Understand the difference between commitment and compliance
Being a manager is more complex than simply being “the boss.” As a leader, you should determine how the needs of the organization line up with your team’s skills, and influence your team to complete necessary tasks. Since many managers have the ability to hire and fire employees, I’ve seen some leaders rely on this power to instill compliance. That’s a seemingly easy tactic, but it can also be abused.
Compliance plays on the underlying fear of every employee who reports to a manager. It certainly provides an incentive for your staff to follow your lead, but it doesn’t necessarily make the organization better. Human beings and their motivations are complex, and relying on compliance can backfire in numerous ways. For example, team members might decide to only apply the bare minimum of effort or become insubordinate after reaching a breaking point you never noticed.

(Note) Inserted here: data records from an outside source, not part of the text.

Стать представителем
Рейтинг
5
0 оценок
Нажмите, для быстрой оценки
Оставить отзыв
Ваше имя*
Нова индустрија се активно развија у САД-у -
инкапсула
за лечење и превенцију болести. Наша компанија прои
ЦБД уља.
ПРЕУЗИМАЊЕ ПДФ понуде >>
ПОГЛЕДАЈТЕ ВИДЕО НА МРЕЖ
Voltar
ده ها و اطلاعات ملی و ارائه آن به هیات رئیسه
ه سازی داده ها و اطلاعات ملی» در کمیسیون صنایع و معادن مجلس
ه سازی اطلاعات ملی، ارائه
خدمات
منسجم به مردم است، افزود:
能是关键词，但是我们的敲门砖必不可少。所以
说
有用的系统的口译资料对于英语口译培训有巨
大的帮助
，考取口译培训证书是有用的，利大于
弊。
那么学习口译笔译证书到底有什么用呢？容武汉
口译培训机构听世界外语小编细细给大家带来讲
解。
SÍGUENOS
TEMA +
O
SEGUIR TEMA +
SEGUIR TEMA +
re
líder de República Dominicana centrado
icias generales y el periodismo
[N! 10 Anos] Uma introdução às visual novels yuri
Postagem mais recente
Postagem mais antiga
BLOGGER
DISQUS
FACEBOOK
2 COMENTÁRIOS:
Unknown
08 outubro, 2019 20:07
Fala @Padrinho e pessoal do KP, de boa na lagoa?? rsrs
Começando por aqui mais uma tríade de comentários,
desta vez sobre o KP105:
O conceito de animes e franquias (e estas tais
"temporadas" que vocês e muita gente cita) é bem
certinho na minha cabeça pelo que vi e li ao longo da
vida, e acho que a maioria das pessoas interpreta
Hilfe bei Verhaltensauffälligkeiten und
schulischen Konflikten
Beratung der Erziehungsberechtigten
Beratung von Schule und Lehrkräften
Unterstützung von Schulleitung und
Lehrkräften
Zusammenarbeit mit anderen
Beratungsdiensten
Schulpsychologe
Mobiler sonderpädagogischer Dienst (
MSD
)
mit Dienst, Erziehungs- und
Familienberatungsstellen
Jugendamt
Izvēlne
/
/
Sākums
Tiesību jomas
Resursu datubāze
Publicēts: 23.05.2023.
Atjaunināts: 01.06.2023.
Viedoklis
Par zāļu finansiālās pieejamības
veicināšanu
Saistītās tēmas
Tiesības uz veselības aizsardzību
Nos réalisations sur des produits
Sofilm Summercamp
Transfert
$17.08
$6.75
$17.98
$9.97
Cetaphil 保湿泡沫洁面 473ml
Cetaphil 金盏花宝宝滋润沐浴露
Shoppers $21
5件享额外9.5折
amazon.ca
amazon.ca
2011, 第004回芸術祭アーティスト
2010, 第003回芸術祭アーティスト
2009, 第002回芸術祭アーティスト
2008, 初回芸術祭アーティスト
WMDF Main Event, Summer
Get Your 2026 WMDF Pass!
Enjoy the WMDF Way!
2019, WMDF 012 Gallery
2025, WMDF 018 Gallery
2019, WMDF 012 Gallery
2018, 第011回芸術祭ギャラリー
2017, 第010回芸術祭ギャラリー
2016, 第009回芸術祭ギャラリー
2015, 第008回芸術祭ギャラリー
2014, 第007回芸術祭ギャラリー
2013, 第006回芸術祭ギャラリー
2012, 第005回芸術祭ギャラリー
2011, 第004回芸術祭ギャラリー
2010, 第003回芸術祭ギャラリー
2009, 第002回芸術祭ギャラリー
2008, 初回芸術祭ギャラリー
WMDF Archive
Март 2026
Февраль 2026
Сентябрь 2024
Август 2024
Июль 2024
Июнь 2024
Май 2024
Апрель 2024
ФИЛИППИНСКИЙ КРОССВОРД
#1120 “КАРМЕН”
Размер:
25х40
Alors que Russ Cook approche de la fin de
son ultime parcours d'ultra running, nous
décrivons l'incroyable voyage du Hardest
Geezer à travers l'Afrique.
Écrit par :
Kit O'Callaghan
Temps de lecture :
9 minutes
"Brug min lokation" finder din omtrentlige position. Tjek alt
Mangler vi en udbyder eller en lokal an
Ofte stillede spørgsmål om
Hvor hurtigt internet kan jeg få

I believe the alternative to compliance is commitment, a concept in which managers use influence to encourage their teams to complete objectives. It requires building trust and a stronger understanding of interpersonal dynamics, but as a coach, I have seen it bring strong results over time. There are a variety of ways to accomplish this:
- Recognize that you set the tone for work culture. Your behavior as a leader inevitably influences the standards of your employees.
- Show employees you value their input and expertise. Find ways to let your team know how important they are to the organization.
- Be frank about your abilities. In my experience, showing vulnerability tends to strengthen workplace bonds rather than exposing weakness.
Leaders shouldn’t forget about compliance completely. Managerial roles do come with an inherent power dynamic, and neglecting it entirely can be perilous. For example, some new managers try to maintain the same relationships with peers as they had before their promotions. While leaders can certainly be sociable, they have to also understand the new responsibilities and expectations placed upon them in taking on a managerial role.
These complexities are why leadership skills are crucial. The good news is, these challenges aren’t insurmountable, provided leaders can shift their mindsets. Being open to growth does wonders when tackling the responsibilities of a new role, as does keeping in mind the larger scope of a manager’s role beyond just your team. I believe with an eye toward the company and organizational goals, new managers can become more effective in leading their teams — and make the transition less stressful on themselves.